Tackling Poverty and Unemployment: A New York Example

More people are living below the official poverty line ($22,314 for a family of four in 2010) than have been since the Census Bureau began publishing data on it, reports The New York Times. Over two and a half million dropped below this line last year, bringing the number of poor Americans to 46.2 million. A crumbling economy and shifting demographics are among the reasons for this increase, but according to economists, unemployment is the biggest issue, as 48 million people ages 18 to 64 did not work a single week last year.

While the effects of unemployment and a weak economy are felt by many, the hardest hit are racial and ethnic minorities, particularly blacks and Latinos, whose poverty levels are at 27% and 26% respectively. Explained in The Future of Children volume The Next Generation of Antipoverty Policies, of particular concern are nonwhite young men. In few locations is this more evident than in New York City, where one study of five boroughs found the poverty rate for black and Latino young men to be 50 percent higher, and the unemployment rate 60 percent higher, than that of their white and Asian counterparts.

According to the Huffington Post, one factor that might play a part in the high unemployment rates for these young men is the high percentage of racial and ethnic minorities now incarcerated. One in eight black males in their twenties is in prison or jail on any given day. Devah Pager, Princeton University professor and research associate for the Center for Research on Child Wellbeing, reports that within one year after release, up to 75 percent of ex-convicts are still without work.
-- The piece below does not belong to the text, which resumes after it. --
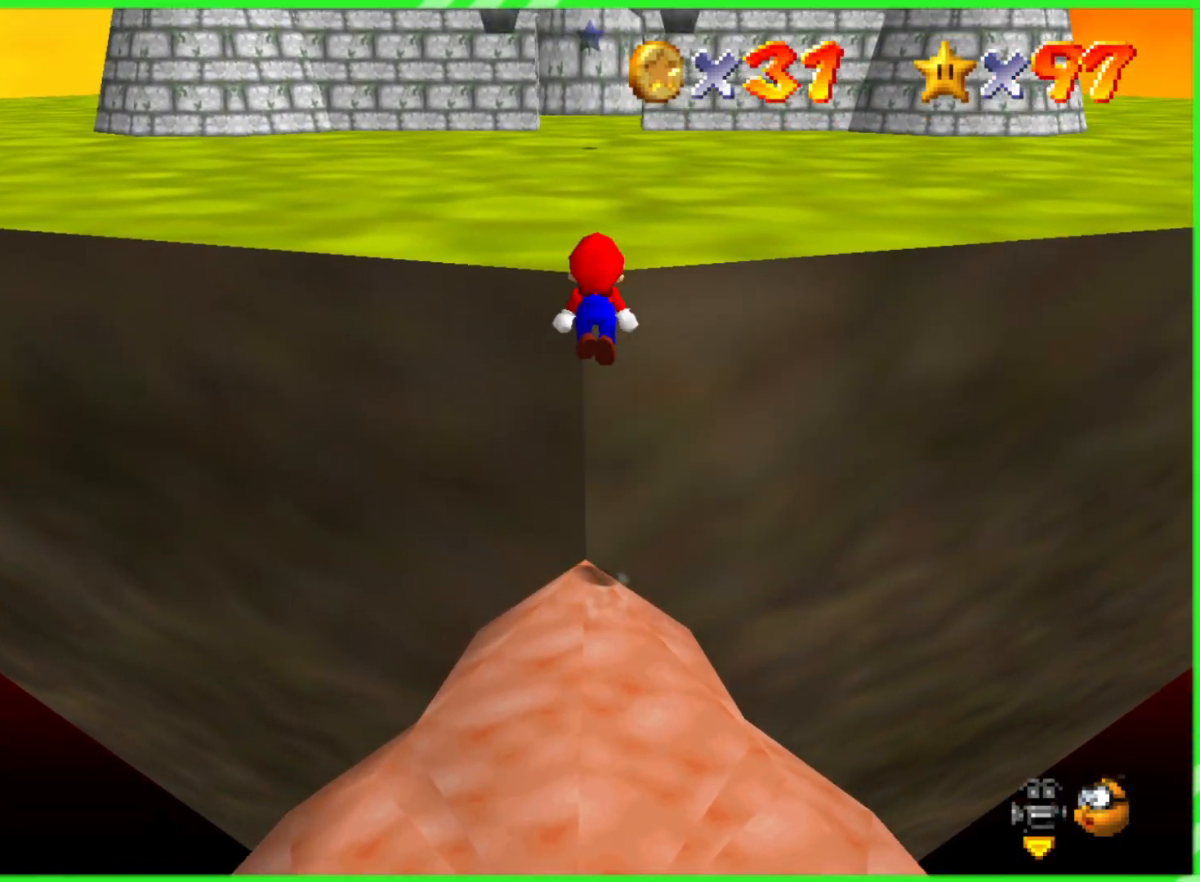
{"dt_ms": 500, "buttons": [], "left_stick": "up", "events": [[100, "B", "down"], [333, "A", "up"], [333, "B", "up"]]}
These figures represent a crisis that New York City Deputy Mayor Gibbs says demands an urgent response, “New York City is going to send a signal that the situation facing young black and Latino men requires the same kind of aggressive, cross-agency response that a natural disaster would demand, because fixing these outcomes is critical to the City’s health and future.” The “signal” he refers to is the initiation of a public-private partnership presented by Mayor Michael R. Bloomberg early last month in an effort to cut down barriers to employment. The strategy, dubbed the Young Men’s Initiative, involves investments of over $127 million over the next three years into policies and programs that will connect young men in the City to educational, employment, and mentoring opportunities, and will include an overhaul of the Department of Probation, which supervises nearly 30,000 New Yorkers, most of whom are black and Latino men.

An important component of Mayor Bloomberg’s initiative, as highlighted by the Huffington Post, is new policy regarding the hiring process for City positions. City agencies are to prohibit questions about prior convictions from the initial job interview; only after this first stage will applicants be asked about their criminal history. They must still submit themselves to a background check, but their offenses will be examined in view of the job requirements.

In the past, some opposition has been reported for these so-called “Ban-the-Box” policies, which have been practiced in other states and major cities. Business owners may not consider it wise to invest resources toward applicants, only to find they have a criminal record and choose not to hire them. Still, the purpose of such policy is to help young adults get a leg up, many of whom are otherwise good candidates for some positions. As Washington works to tackle the nation’s unemployment in an effort to prevent more from slipping below the poverty line, could they benefit from looking to cities like New York as an example? The Future of Children’s Transition to Adulthood volume stresses the need to provide opportunities to those who are willing to work but have difficulty finding steady employment because of a criminal history or other circumstances. Some of these include extending the age of eligibility of youth-serving programs into young adulthood and moving from a set of independent systems into a single integrated system.